> Quesito 1:
Nel testo sulle relazioni, quale relazione è indicata come la prima presentata nella Bibbia come teologicamente significativa?
> Quesito 2:
Modifica il testo sulle relazioni a partire da "Uomo-donna, marito-moglie" e proseguendo fino a "dell’unione coniugale.", sostituendo "famiglia" con "comunità".
> Quesito 3:
Scrivi il seguito del testo sulle relazioni, partendo subito dopo la sua ultima frase.

> Estratto del documento:
In
ogni tipo di relazione è coinvolta tutta la persona. Non è possibile
trattare l’aspetto spirituale e teologico delle relazioni senza
implicare anche la realtà fisica e le dinamiche psicologiche. Tuttavia,
nel "registro delle relazioni", proviamo a evocare alcuni tratti di
rilevanza più spirituale.
Uomo-donna, marito-moglie
La prima relazione presentata nella Bibbia come
teologicamente significativa è quella tra uomo e donna. La rivelazione
del racconto della creazione è il fatto che l’essere umano è
sessualmente identificato come maschile o femminile, e che questo uomo
(maschio e femmina) è creato secondo "l’immagine e la somiglianza di
Dio". Questa è la vocazione di ogni essere umano: nella relazione con
uno diverso diventare una sola carne. La medesima vocazione è data
all’umanità come tale che, nella relazione con Dio - il diverso assoluto
-, sarà chiamata a diventare una sola carne, costituendo così la Chiesa
nell’eucaristia, ossia una famiglia di figli. La chiamata alla comunione
nella diversità è dunque parte essenziale del significato spirituale
dell’unione coniugale.
Nella relazione marito-moglie si rivela una grande
verità della fede: si risuscita nella misura in cui si ama e si perde la
vita per amore. L’amore ci rende simili a Cristo, realizza in noi la
verità dell’essere ad immagine e somiglianza di Dio che è amore.

> Righe mostrate:

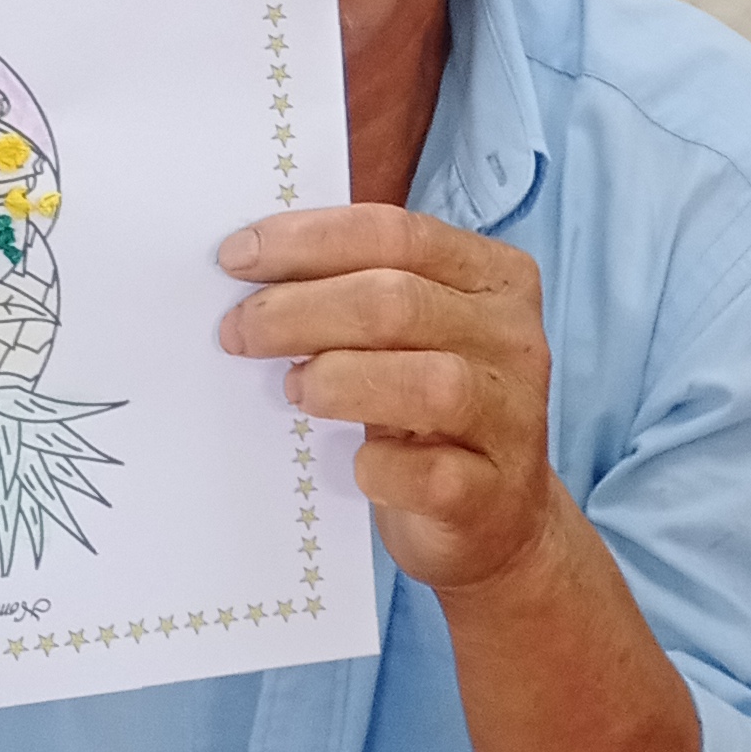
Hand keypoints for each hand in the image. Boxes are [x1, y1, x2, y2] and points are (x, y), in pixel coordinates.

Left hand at [215, 205, 564, 597]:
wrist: (498, 517)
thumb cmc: (433, 412)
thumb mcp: (413, 335)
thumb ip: (360, 293)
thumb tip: (252, 269)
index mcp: (496, 277)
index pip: (396, 234)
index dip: (307, 241)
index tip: (235, 257)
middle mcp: (514, 339)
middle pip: (398, 302)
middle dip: (299, 311)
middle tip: (239, 332)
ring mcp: (512, 418)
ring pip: (427, 384)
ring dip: (338, 381)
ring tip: (294, 388)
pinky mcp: (493, 493)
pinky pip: (429, 473)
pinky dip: (377, 466)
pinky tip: (355, 463)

> Risposta 1:
Quella tra uomo e donna.

> Risposta 2:
Uomo-donna, marito-moglie
La prima relazione presentata nella Bibbia come
teologicamente significativa è quella tra uomo e donna. La rivelazione
del racconto della creazione è il fatto che l’essere umano è
sessualmente identificato come maschile o femminile, e che questo uomo
(maschio e femmina) è creato secondo "l’immagine e la somiglianza di
Dio". Questa è la vocazione di ogni essere umano: nella relazione con
uno diverso diventare una sola carne. La medesima vocazione è data
all’umanità come tale che, nella relazione con Dio - il diverso assoluto
-, sarà chiamata a diventare una sola carne, costituendo così la Chiesa
nell’eucaristia, ossia una comunità di figli. La chiamata alla comunione
nella diversità è dunque parte essenziale del significato spirituale
dell’unione coniugale.

> Risposta 3:
Incamminarsi in una vita in cui si promette di mettere in pratica la
salvezza, come amore e fedeltà all’amore, è incamminarsi alla
manifestazione della nuova creatura, in quanto liberamente si accetta di
percorrere la via della Pasqua.
La vita cristiana degli sposi li predispone alla
santità, non solo per la sofferenza della trasformazione dall’uomo
vecchio alla nuova creatura, ma anche per i frutti di novità che il loro
amore porta nella società. "È una vera passione portare il duro
sacrificio di ogni giorno", afferma Giovanni Crisostomo. Questa passione
prepara il regno di Dio, crea spazi di accoglienza della vita, di
godimento dei beni creati, inventa strutture di cura dei più deboli
(troppo piccoli o troppi anziani), assicura una dignità per tutti.
L’amore crea la famiglia, la società, la Chiesa: "Non
c’è nulla di più grande dell’amore, né che uguagli l’amore, nemmeno il
martirio, che è l’apice di tutti i beni... L’amore, infatti, anche senza
il martirio rende discepoli di Cristo, mentre non è possibile affrontare
il martirio senza l’amore " (Giovanni Crisostomo). Dalla concezione
dell’amore fra uomo e donna dipende il destino di una persona, di una
civiltà e dell’umanità.
Padre e madre, "morti da seppellire"?
La relazione umanamente prima e fondante è quella in
cui si viene al mondo: si nasce in uno spazio sacramentale, si nasce
come espressione e incarnazione dell’amore. La sicurezza esistenziale
che rappresenta la figura paterna e materna è profondamente teologica:
non è possibile nascere e vivere senza questo ambiente sacramentale che
dà alla vita la speranza di una qualità umana.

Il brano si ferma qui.